**EXERCISE INSTRUCTIONS**
From the first line to the last, print the records exactly.

[Extracted records]
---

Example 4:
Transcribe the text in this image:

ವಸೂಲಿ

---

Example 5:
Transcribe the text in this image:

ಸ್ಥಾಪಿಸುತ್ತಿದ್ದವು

**RESPONSE**
---

Example 4:
Transcribe the text in this image:

ವಸೂಲಿ

---

Example 5:
Transcribe the text in this image:

ಸ್ಥಾಪಿಸುತ್ತಿದ್ದವು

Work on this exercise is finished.